Problem requirements: Copy each of the following entries word for word, keeping every line as it is.

**** Records to process ****

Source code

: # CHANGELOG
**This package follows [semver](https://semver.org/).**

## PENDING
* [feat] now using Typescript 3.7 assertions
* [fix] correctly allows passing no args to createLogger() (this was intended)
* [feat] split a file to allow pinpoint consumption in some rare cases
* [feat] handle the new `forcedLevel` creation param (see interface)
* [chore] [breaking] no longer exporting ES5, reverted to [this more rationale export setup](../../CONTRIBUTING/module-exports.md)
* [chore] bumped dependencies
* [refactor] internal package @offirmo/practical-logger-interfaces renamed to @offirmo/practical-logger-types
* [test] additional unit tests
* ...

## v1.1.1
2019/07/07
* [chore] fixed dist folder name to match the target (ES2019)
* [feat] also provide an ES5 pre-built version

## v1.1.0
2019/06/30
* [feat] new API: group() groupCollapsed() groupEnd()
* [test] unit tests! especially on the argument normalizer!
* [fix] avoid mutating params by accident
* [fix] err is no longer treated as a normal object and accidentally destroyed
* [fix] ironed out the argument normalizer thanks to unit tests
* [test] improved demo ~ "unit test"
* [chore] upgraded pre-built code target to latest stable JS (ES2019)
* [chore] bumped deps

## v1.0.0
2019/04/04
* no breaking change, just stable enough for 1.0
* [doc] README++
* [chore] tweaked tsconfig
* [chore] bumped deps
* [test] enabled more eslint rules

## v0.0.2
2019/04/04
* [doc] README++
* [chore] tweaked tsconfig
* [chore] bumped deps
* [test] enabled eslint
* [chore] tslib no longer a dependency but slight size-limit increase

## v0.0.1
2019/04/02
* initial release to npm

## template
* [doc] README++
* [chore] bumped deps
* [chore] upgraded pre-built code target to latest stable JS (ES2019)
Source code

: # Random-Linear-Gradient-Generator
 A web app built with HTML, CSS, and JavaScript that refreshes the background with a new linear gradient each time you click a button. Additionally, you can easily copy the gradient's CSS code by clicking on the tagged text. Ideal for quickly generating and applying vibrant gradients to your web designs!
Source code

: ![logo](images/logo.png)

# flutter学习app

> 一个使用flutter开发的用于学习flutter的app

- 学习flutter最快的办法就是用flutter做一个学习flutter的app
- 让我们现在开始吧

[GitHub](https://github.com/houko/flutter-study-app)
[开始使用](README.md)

****

Response:
Source code

: # CHANGELOG
**This package follows [semver](https://semver.org/).**

## PENDING
* [feat] now using Typescript 3.7 assertions
* [fix] correctly allows passing no args to createLogger() (this was intended)
* [feat] split a file to allow pinpoint consumption in some rare cases
* [feat] handle the new `forcedLevel` creation param (see interface)
* [chore] [breaking] no longer exporting ES5, reverted to [this more rationale export setup](../../CONTRIBUTING/module-exports.md)
* [chore] bumped dependencies
* [refactor] internal package @offirmo/practical-logger-interfaces renamed to @offirmo/practical-logger-types
* [test] additional unit tests
* ...

## v1.1.1
2019/07/07
* [chore] fixed dist folder name to match the target (ES2019)
* [feat] also provide an ES5 pre-built version

## v1.1.0
2019/06/30
* [feat] new API: group() groupCollapsed() groupEnd()
* [test] unit tests! especially on the argument normalizer!
* [fix] avoid mutating params by accident
* [fix] err is no longer treated as a normal object and accidentally destroyed
* [fix] ironed out the argument normalizer thanks to unit tests
* [test] improved demo ~ "unit test"
* [chore] upgraded pre-built code target to latest stable JS (ES2019)
* [chore] bumped deps

## v1.0.0
2019/04/04
* no breaking change, just stable enough for 1.0
* [doc] README++
* [chore] tweaked tsconfig
* [chore] bumped deps
* [test] enabled more eslint rules

## v0.0.2
2019/04/04
* [doc] README++
* [chore] tweaked tsconfig
* [chore] bumped deps
* [test] enabled eslint
* [chore] tslib no longer a dependency but slight size-limit increase

## v0.0.1
2019/04/02
* initial release to npm

## template
* [doc] README++
* [chore] bumped deps
* [chore] upgraded pre-built code target to latest stable JS (ES2019)
Source code

: # Random-Linear-Gradient-Generator
 A web app built with HTML, CSS, and JavaScript that refreshes the background with a new linear gradient each time you click a button. Additionally, you can easily copy the gradient's CSS code by clicking on the tagged text. Ideal for quickly generating and applying vibrant gradients to your web designs!
Source code

: ![logo](images/logo.png)

# flutter学习app

> 一个使用flutter开发的用于学习flutter的app

- 学习flutter最快的办法就是用flutter做一个学习flutter的app
- 让我们现在开始吧

[GitHub](https://github.com/houko/flutter-study-app)
[开始使用](README.md)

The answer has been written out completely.